§ **ZADANIE DO WYKONANIA**:
Proszę dopisać dalszy ciąg recenzji filmu „Annabelle”, rozpoczynając bezpośrednio po jej ostatnim zdaniu.

§ **TEKST DO LEKTURY**:

----------

Od
kilku lat rynkiem filmowym rządzą wszelkiej maści sequele, prequele, remake’i
czy rebooty. Coraz popularniejszą formą stają się również spin-offy, czyli produkcje
przedstawiające samodzielną (np. dla danej serii) historię, która połączona jest
z „filmem-matką” jakimś drobnym szczegółem, występującą postacią, bądź miejscem
rozgrywania akcji. Takim oto sposobem po ogromnym sukcesie „Obecności” Jamesa
Wana, do naszych kin miał szansę trafić spin-off tejże produkcji, zatytułowany „Annabelle”.
Czy produkcja opierająca się na postaci przerażającej lalki może ubiegać się o
miano dobrego filmu? Moim zdaniem tak.
Fabuła
najnowszego filmu Johna R. Leonetti’ego jest prequelem dla wydarzeń jakie
mieliśmy „przyjemność” oglądać w „Obecności”. Historia skupia się na ukazaniu
początków wpływu diabolicznej lalki na ludzi, którzy znajdują się w jej
obecności. Takim oto sposobem poznajemy młode małżeństwo, Mię (Annabelle Wallis
– zbieg okoliczności imion?) i Johna (Ward Horton), którzy jak już się zapewne
domyślacie, wchodzą w posiadanie naszej tytułowej zabawki. Mieszkają oni w
sąsiedztwie pewnej starszej pary, która pewnej nocy zostaje brutalnie
zamordowana przez ich szaloną córkę, należącą do sekty wyznawców szatana. Oczywiście
w całej akcji bierny udział bierze lalka. Nie trzeba długo czekać na pierwsze
oznaki mocy, jakimi ona dysponuje. W tym momencie zaczyna się nasz ciąg
przyczynowo – skutkowy.

----------

§ **DOSTĘPNE DANE**:
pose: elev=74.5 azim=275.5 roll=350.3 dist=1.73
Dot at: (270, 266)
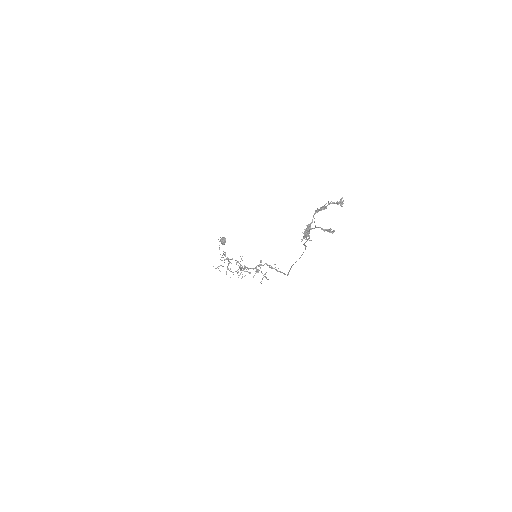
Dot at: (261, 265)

----------

§ **WYNIK ZADANIA**:
Dobrym
zabiegiem było osadzenie w głównych rolach aktorów, praktycznie nie znanych
szerszej publiczności. Dzięki temu widz może w stu procentach skupić się na
historii, jaką oferuje mu film. Nie zrozumcie mnie źle. To, że w filmie brak
znanych nazwisk nie wpływa niekorzystnie na jego odbiór. Wręcz przeciwnie. Aktorka
Annabelle Wallis (czy to naprawdę zbieg okoliczności imion?) spisała się
naprawdę dobrze, oddając całą gamę emocji podczas swojego występu. Reszta obsady
nie wybija się ponad poprzeczkę, jednakże nie prezentuje też drewnianego typu
aktorstwa.
Reżyser
przez cały film umiejętnie buduje napięcie, dawkując nam co jakiś czas
mocniejsze zwroty akcji. Horrory nie są moim ulubionym gatunkiem filmowym, wystarczy
naprawdę niewiele żeby mnie przestraszyć, a „Annabelle” udało się to zrobić z
dużą nawiązką. Poważnie. Ten film momentami jest naprawdę straszny. Na sali kinowej
co rusz słychać było jęki przerażenia wśród widzów. Panie zakrywały oczy i
uszy, a panowie dzielnie przyswajali kolejne porcje strachu serwowane przez
twórców. Po seansie dało się słyszeć pozytywny odbiór, co moim zdaniem jest
najlepszą zachętą na tą produkcję. W mojej ocenie „Annabelle” to dobry horror,
na który warto wydać parę złotych.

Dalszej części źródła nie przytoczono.